All four nominees pass policy screens. NECB's stock has risen approximately 111% over three years, outpacing the community bank benchmark QABA (First Trust NASDAQ ABA Community Bank Index) by +51.5 percentage points — strong performance that falls short of the 65-percentage-point gap needed to trigger a negative vote under the policy. Two nominees (Morgenthau, Bennett) joined recently enough to qualify for the new-director exemption. All directors attended 100% of meetings in 2025.
CEO
Kenneth A. Martinek
Total Comp
$1,259,679
Prior Support
N/A
CEO Kenneth Martinek received total compensation of $1,259,679 for 2025, consisting of a $670,000 base salary and $463,213 in performance-based cash incentive (plus benefits), with no equity grants made in 2025. The incentive plan used objective, pre-established financial metrics — return on average assets, pre-tax pre-provision net income, efficiency ratio, and a discretionary component — and payouts were earned at the stretch level because the company genuinely exceeded all targets, including a return on average assets of 2.21% against a stretch target of 2.14% and a near-zero non-performing loan ratio. Pay-for-performance alignment is strong given that NECB's stock has returned approximately 111% over three years, far outpacing the QABA community bank benchmark by +51.5 percentage points, meaning above-target incentive pay is well-supported by shareholder outcomes.
Auditor
S.R. Snodgrass, P.C.
Tenure
N/A
Audit Fees
$284,384
Non-Audit Fees
$52,121
The non-audit fees (audit-related fees of $27,668 plus tax fees of $24,453, totaling $52,121) represent approximately 18.3% of the core audit fees of $284,384, which is well below the 50% threshold that would raise independence concerns. Auditor tenure is not disclosed in the filing, so the tenure trigger cannot be applied and policy requires a FOR vote in that circumstance. No material restatements were identified, and S.R. Snodgrass is an appropriate firm for a community bank of NECB's size and complexity.

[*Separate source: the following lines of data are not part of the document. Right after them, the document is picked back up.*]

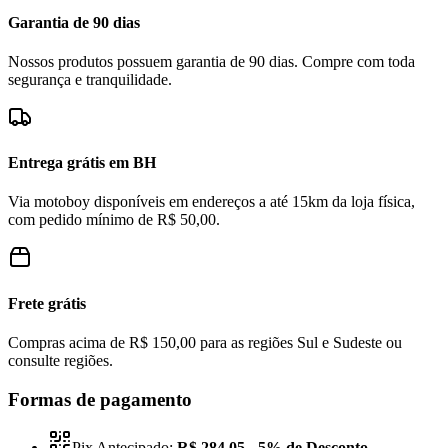
Garantia de 90 dias
Nossos produtos possuem garantia de 90 dias. Compre com toda
segurança e tranquilidade.
Entrega grátis em BH
Via motoboy disponíveis em endereços a até 15km da loja física,
com pedido mínimo de R$ 50,00.
Frete grátis
Compras acima de R$ 150,00 para as regiões Sul e Sudeste ou
consulte regiões.
Formas de pagamento
Pix Antecipado:
R$ 284,05
- 5% de Desconto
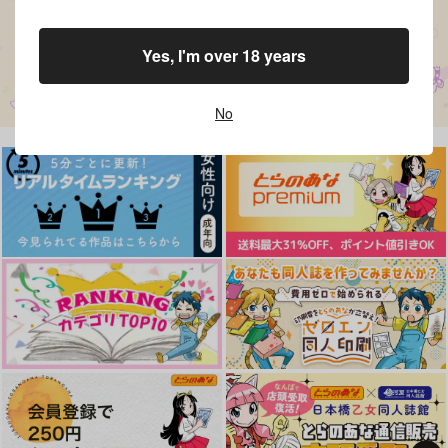
Yes, I'm over 18 years
No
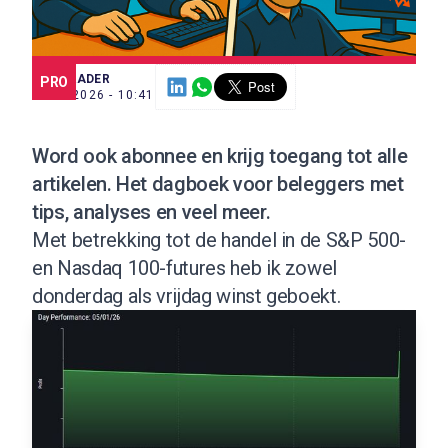
SCE TRADER
PRO
4 MEI 2026 - 10:41
Word ook abonnee
en krijg toegang tot alle
artikelen. Het dagboek voor beleggers met
tips, analyses en veel meer.
Met betrekking tot de handel in de S&P 500-
en Nasdaq 100-futures heb ik zowel
donderdag als vrijdag winst geboekt.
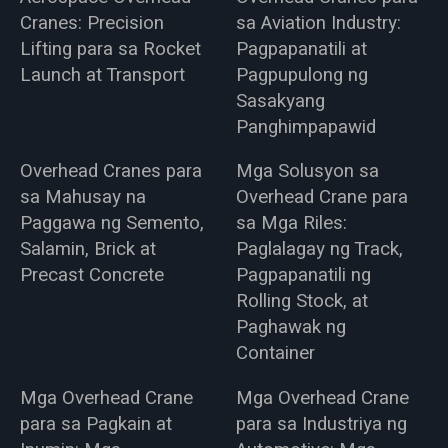
Cranes: Precision
sa Aviation Industry:
Lifting para sa Rocket
Pagpapanatili at
Launch at Transport
Pagpupulong ng
Sasakyang
Panghimpapawid
Overhead Cranes para
Mga Solusyon sa
sa Mahusay na
Overhead Crane para
Paggawa ng Semento,
sa Mga Riles:
Salamin, Brick at
Paglalagay ng Track,
Precast Concrete
Pagpapanatili ng
Rolling Stock, at
Paghawak ng
Container
Mga Overhead Crane
Mga Overhead Crane
para sa Pagkain at
para sa Industriya ng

NECB's 2026 annual meeting ballot contains three standard proposals plus an equity plan approval. The company has delivered exceptional shareholder returns over three years (+110.9% versus QABA's +59.4%), its executive pay is tied to objective financial metrics that were genuinely achieved, auditor fees are clean, and all four director nominees pass policy screens — resulting in FOR votes across all evaluated proposals.